-- Data provided follows --

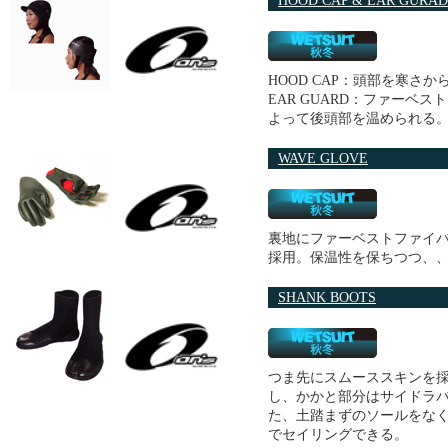
HOOD CAP & EAR GURAD
HOOD CAP：頭部を寒
EAR GUARD：ファーベ
よって後頭部を温められる
WAVE GLOVE
裏地にファーベストファイ
採用。保温性を保ちつつ、
SHANK BOOTS
つま先にスムーススキンを
し、かかと部分はサイドラ
た、土踏まずのソールをな
でセイリングできる。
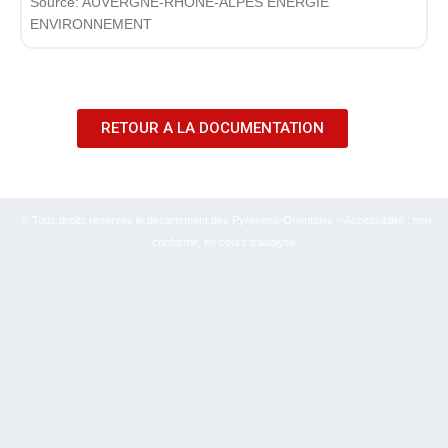
Source:
AUVERGNE-RHÔNE-ALPES ÉNERGIE
ENVIRONNEMENT
RETOUR A LA DOCUMENTATION
© Tous droits réservés le département des Pyrénées-Orientales – Accessibilité : non
conforme, en cours d’analyse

-- Data provided concluded --

## Exercise aim
Write out all of the lines above character for character, leaving the pictures out.

## Answer section
HOOD CAP & EAR GURAD
HOOD CAP：頭部を寒
EAR GUARD：ファーベ
よって後頭部を温められる
WAVE GLOVE
裏地にファーベストファイ
採用。保温性を保ちつつ、
SHANK BOOTS
つま先にスムーススキンを
し、かかと部分はサイドラ
た、土踏まずのソールをな
でセイリングできる。
Source:
AUVERGNE-RHÔNE-ALPES ÉNERGIE
ENVIRONNEMENT
RETOUR A LA DOCUMENTATION
© Tous droits réservés le département des Pyrénées-Orientales – Accessibilité : non
conforme, en cours d’analyse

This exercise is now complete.